## Text passage
------------------------------

National Park Service, Interior.
Notice is here given in accordance with the Native American Graves Protection and Repatriation Act (NAGPRA), 25 U.S.C. 3003, of the completion of an inventory of human remains in the control of the Raymond M. Alf Museum of Paleontology, Claremont, CA. The human remains were removed from Kern County, CA.
This notice is published as part of the National Park Service's administrative responsibilities under NAGPRA, 25 U.S.C. 3003 (d)(3). The determinations in this notice are the sole responsibility of the museum, institution, or Federal agency that has control of the Native American human remains. The National Park Service is not responsible for the determinations in this notice.
A detailed assessment of the human remains was made by the Raymond M. Alf Museum of Paleontology professional staff and University of California, Los Angeles professional staff member Archeologist Gail Kennedy, in consultation with representatives of the Santa Rosa Indian Community of the Santa Rosa Rancheria, California (Tachi Yokut Tribe).
At an unknown date, human remains representing a minimum of six individuals were removed from the Kern Valley area near Kernville, Kern County, CA. No known individuals were identified. No associated funerary objects are present.

------------------------------

Stored items:
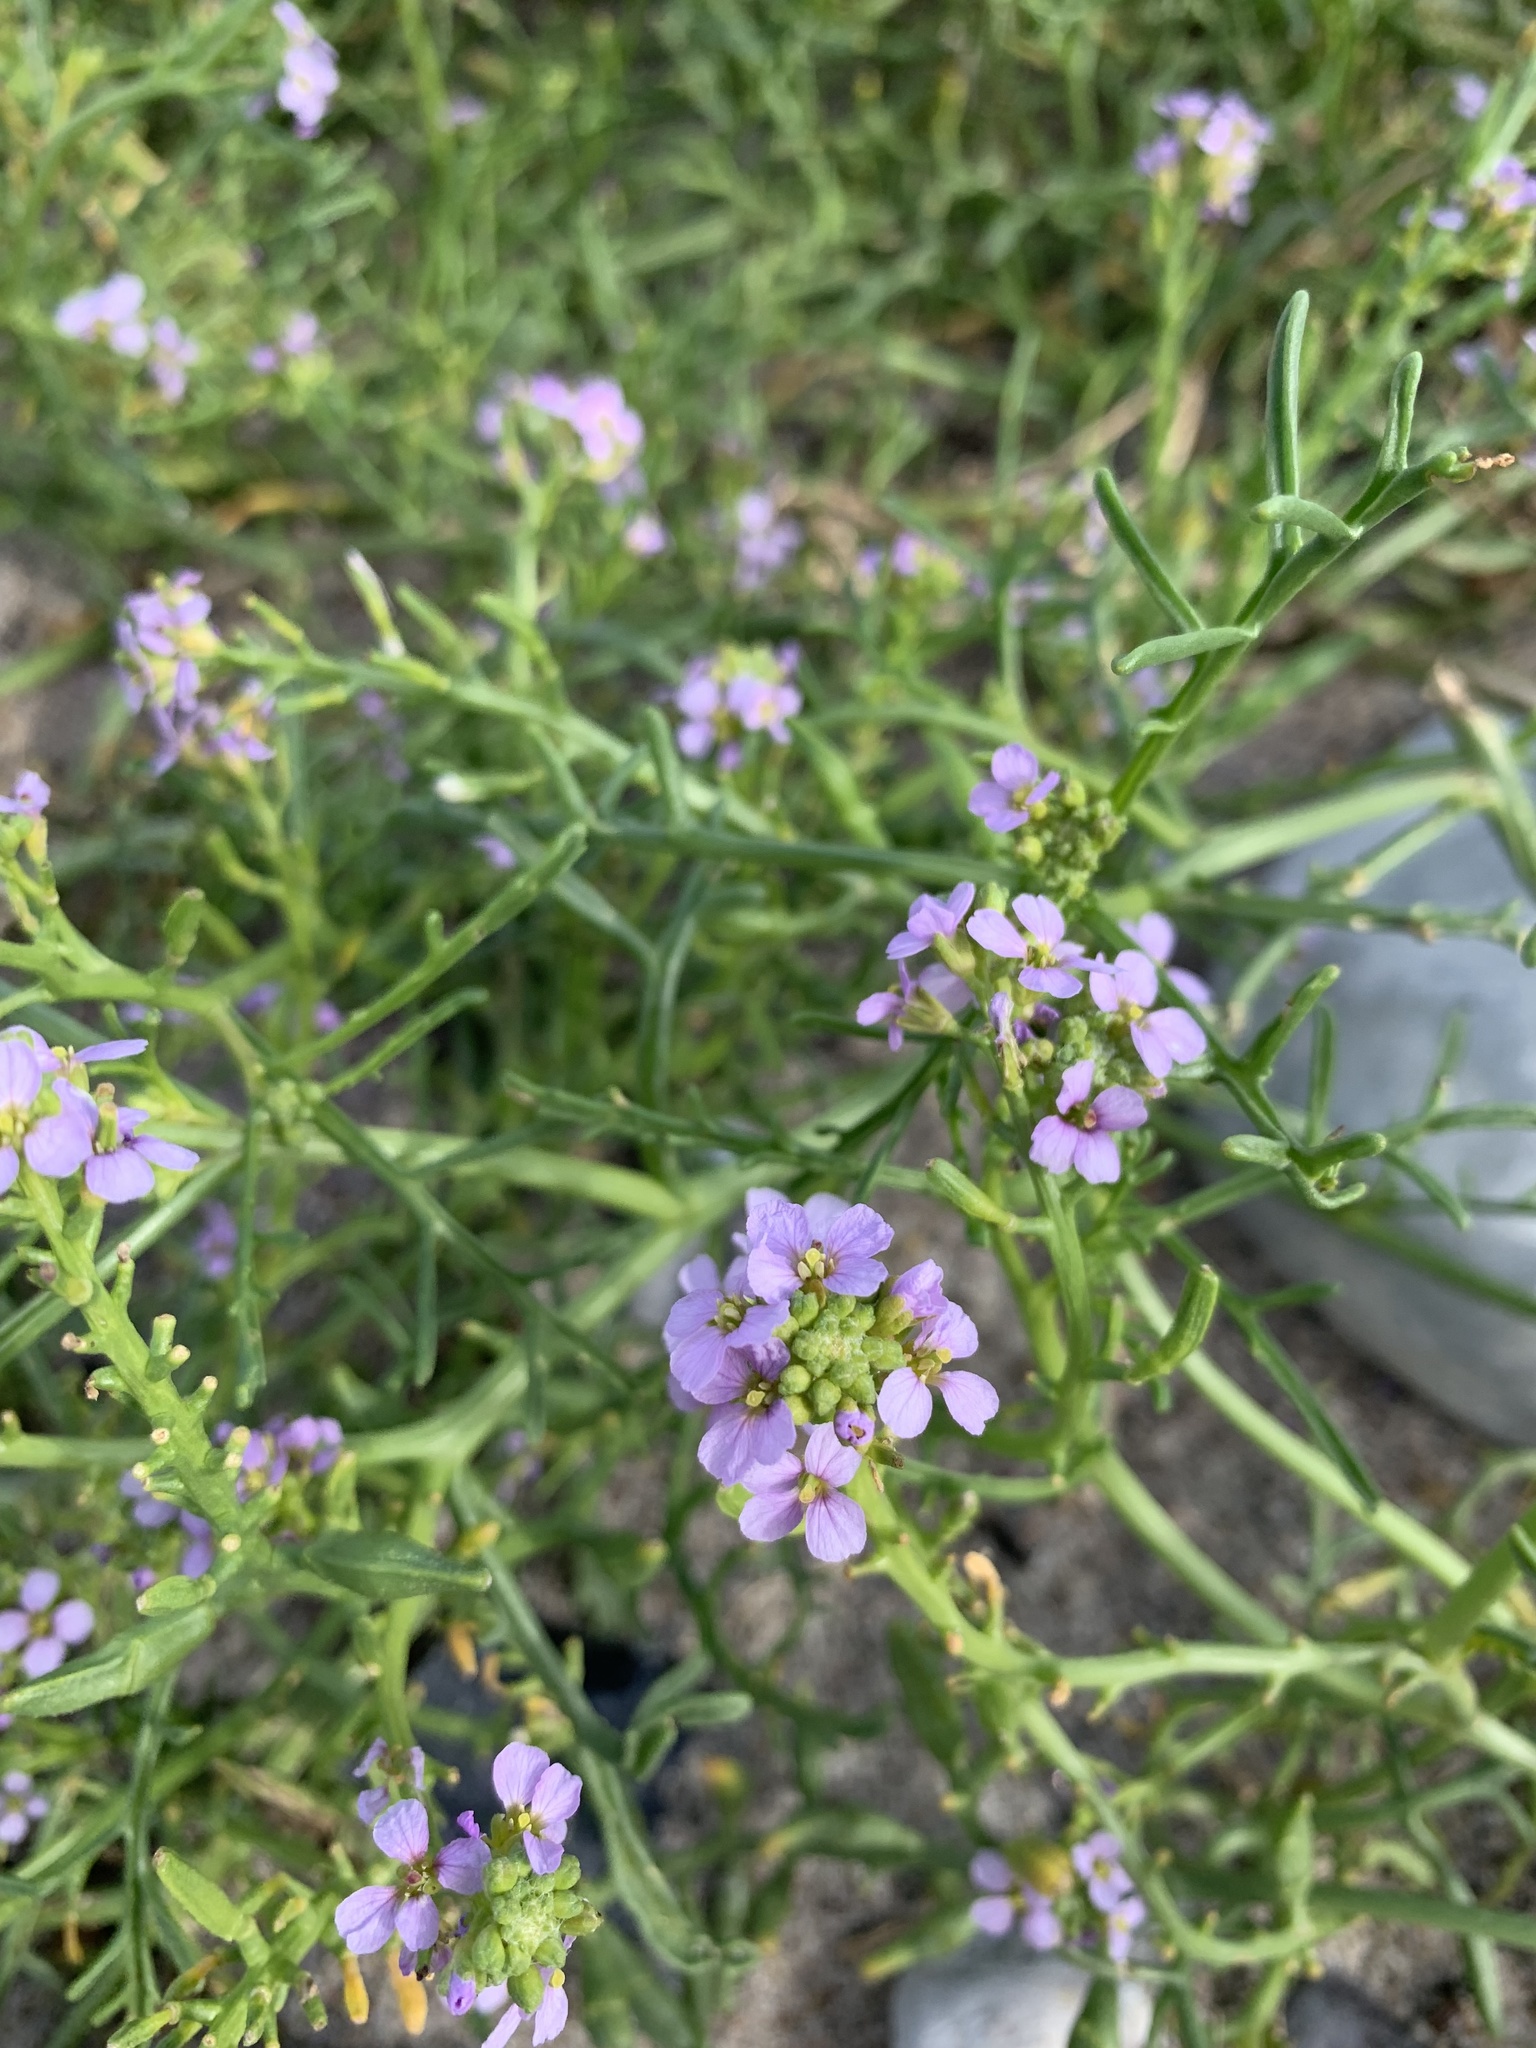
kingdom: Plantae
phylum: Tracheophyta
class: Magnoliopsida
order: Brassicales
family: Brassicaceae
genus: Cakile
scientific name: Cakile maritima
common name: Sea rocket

------------------------------

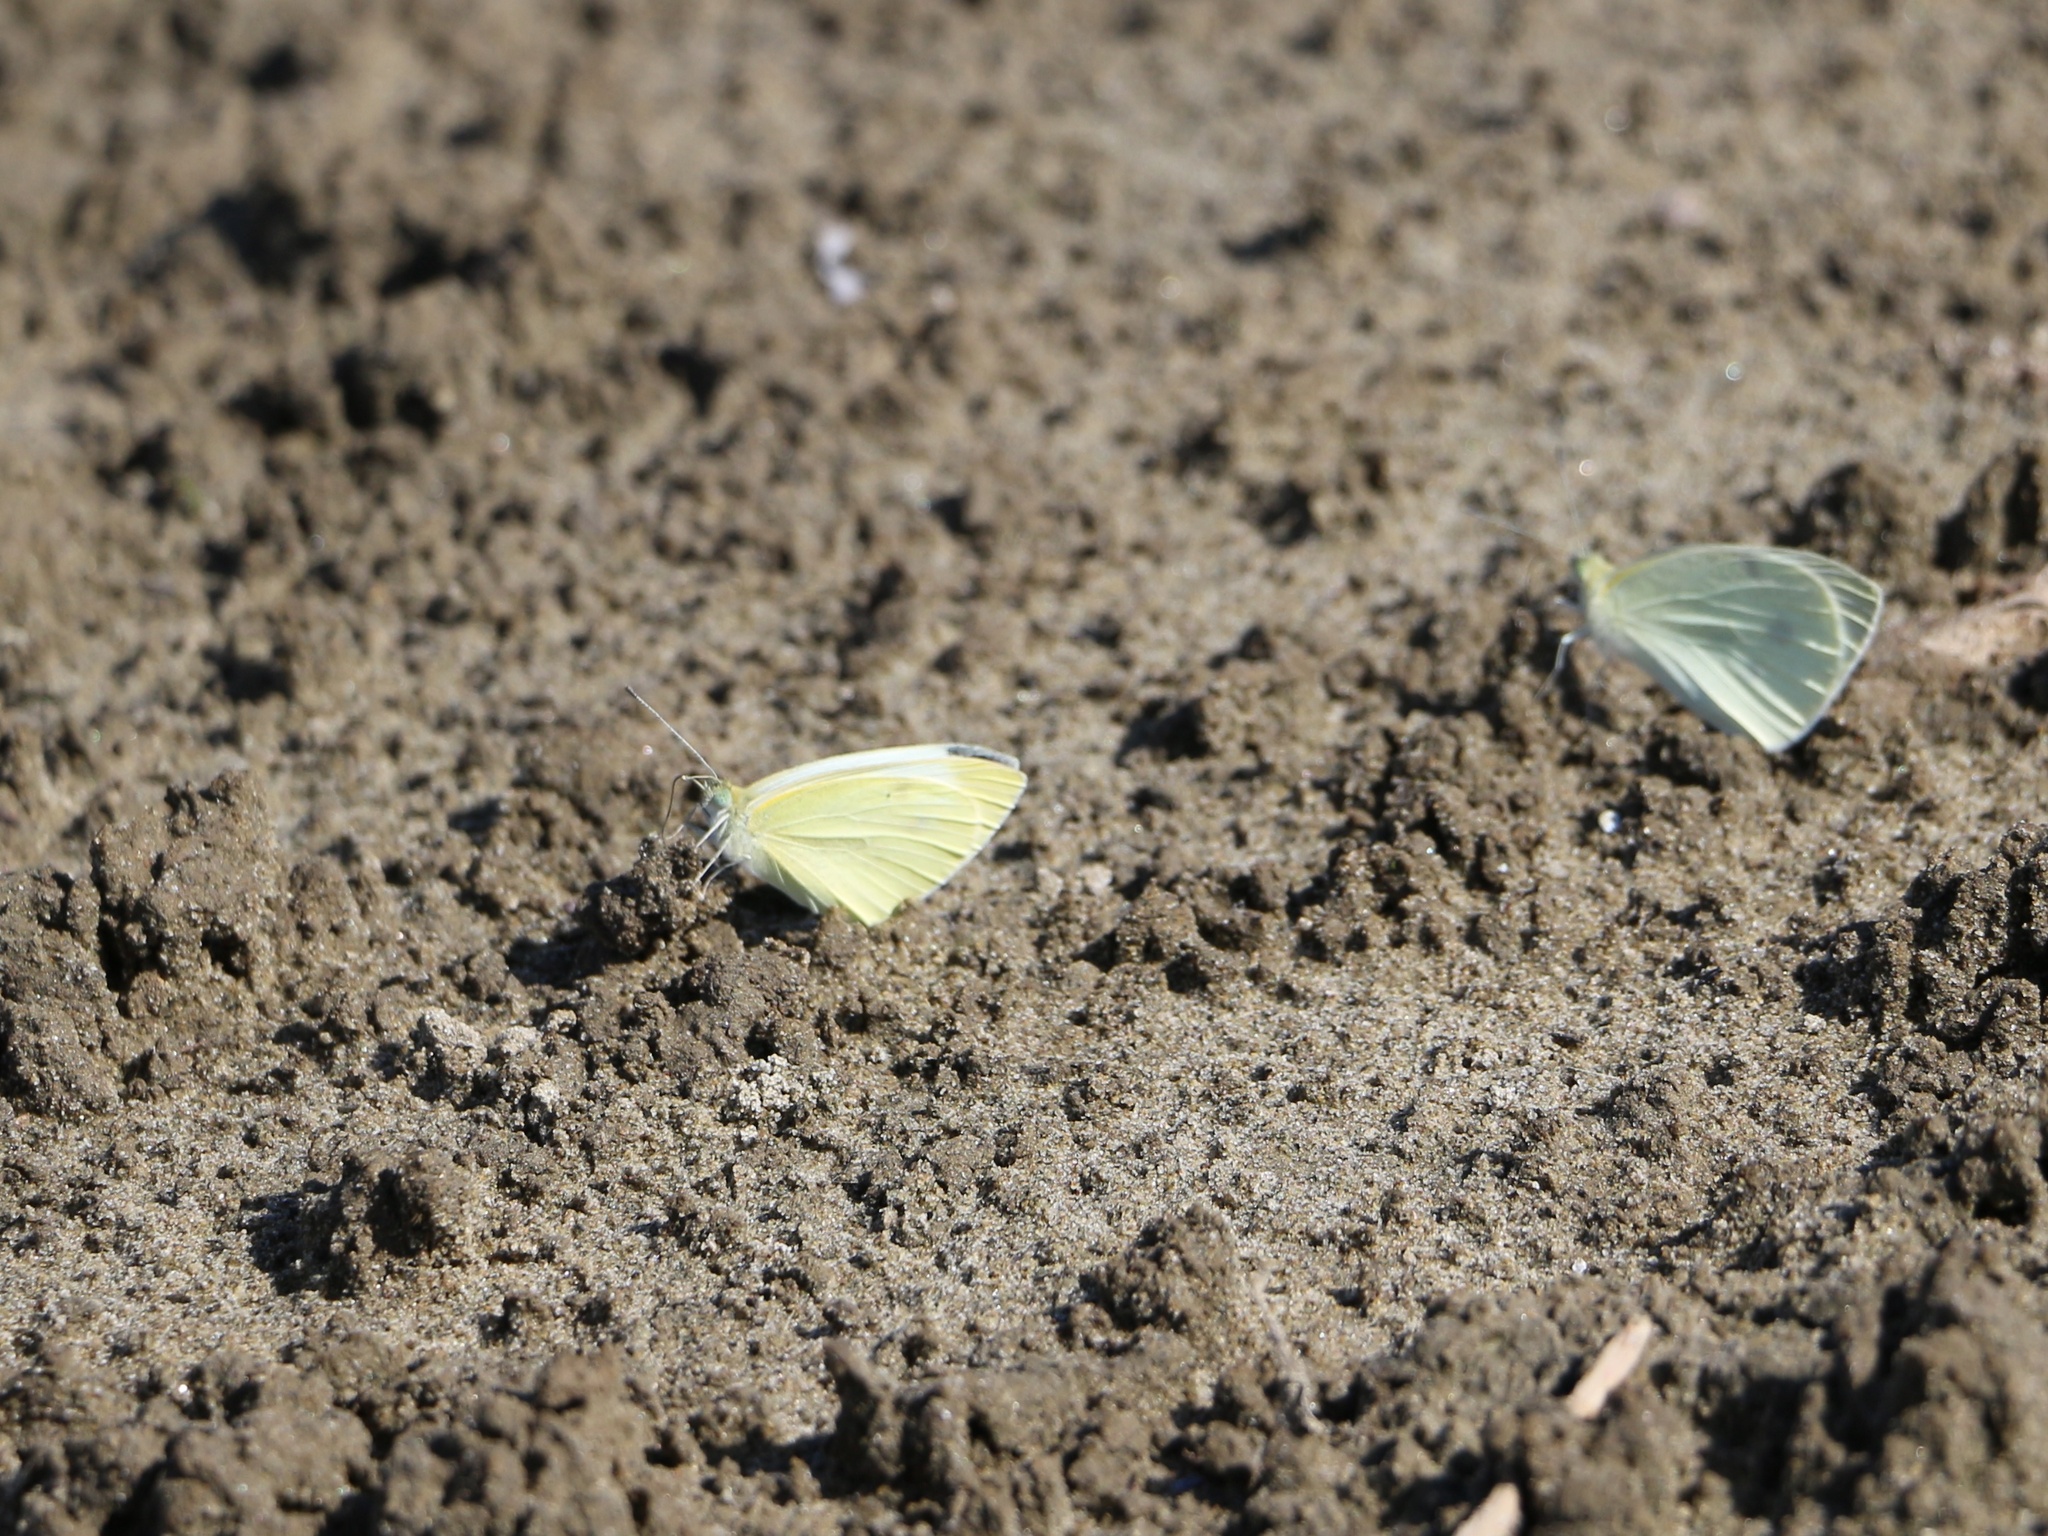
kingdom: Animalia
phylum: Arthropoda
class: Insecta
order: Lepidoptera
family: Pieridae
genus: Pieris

------------------------------

## Task directions
Carry on the NAGPRA notice about the Kern County remains, starting right after its last sentence. The stored entries are not needed for this work.

## Written response
The Kern Valley area is near Kernville, Kern County, in the Central California area. Museum officials reasonably believe, based on locations where the museum has previously collected non-paleontological specimens, that these six individuals may have been collected from the same area associated with another individual described in a published Notice of Inventory Completion in the Federal Register (73 FR 34318, June 17, 2008), although at the time of publication the museum was unable to relate the six individuals in this notice to that individual. However, officials of the Raymond M. Alf Museum have subsequently determined that the six individuals in this notice are probably from the same area, and possibly the same site as the individual in the June 17, 2008 notice, based on two separate analyses, museum collection history, and tribal consultation.
An investigation of the human remains conducted by Dr. Gail Kennedy, Physical Anthropologist, University of California, Los Angeles, determined that the individuals were California Native American based on dental wear. Tribal representatives of the Santa Rosa Rancheria conducted a second analysis, and independently concluded that the human remains are Native American.
The Kern Valley site is most likely either the habitation site of the Tubatulabal from which the individual in the June 17, 2008 notice had been removed, or a similar site. The Tubatulabal were loosely organized into three discrete bands called Pahkanapil, Palagewan, and Bankalachi (Smithsonian Institution, Handbook of North American Indians, Book 8, 1978). The Tubatulabal are considered Kern River Indians, speak an Uto-Aztecan language, and live in the Kern River/Lake Isabella area, which includes the south fork (Palagewan) and the lower Kern River below the south fork (Tubatulabal). Their neighbors are the Kawaiisu and the Yokuts. The Bankalachi, who were located a few miles from the Palagewan, resided in Yokuts territory.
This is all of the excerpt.